Source records:
========================================================================

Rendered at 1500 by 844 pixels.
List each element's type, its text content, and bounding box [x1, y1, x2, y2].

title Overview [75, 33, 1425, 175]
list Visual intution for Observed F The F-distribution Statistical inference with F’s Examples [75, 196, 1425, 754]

========================================================================

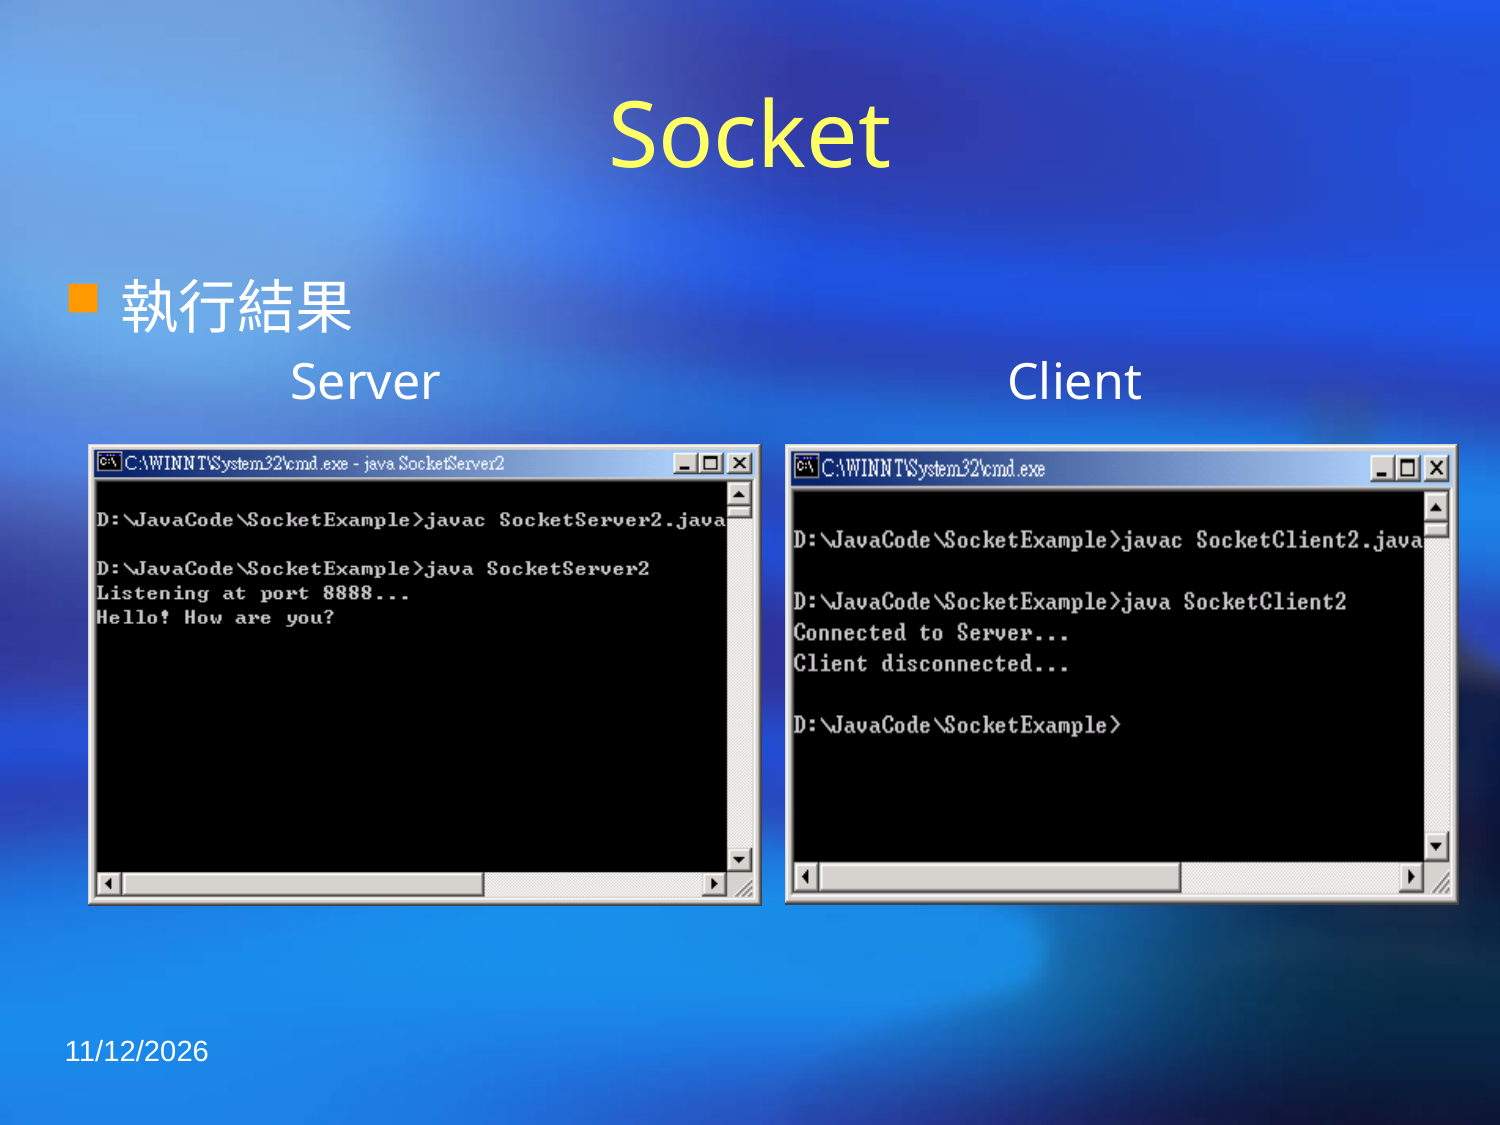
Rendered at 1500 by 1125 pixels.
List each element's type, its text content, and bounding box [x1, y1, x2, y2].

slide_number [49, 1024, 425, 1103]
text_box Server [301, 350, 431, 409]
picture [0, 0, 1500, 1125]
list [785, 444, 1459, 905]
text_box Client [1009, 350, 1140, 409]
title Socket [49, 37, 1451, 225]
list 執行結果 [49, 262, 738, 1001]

========================================================================

What to work on: Go through the material and copy every line in which the word "Rendered" occurs.

Task solution:
Rendered at 1500 by 844 pixels.
Rendered at 1500 by 1125 pixels.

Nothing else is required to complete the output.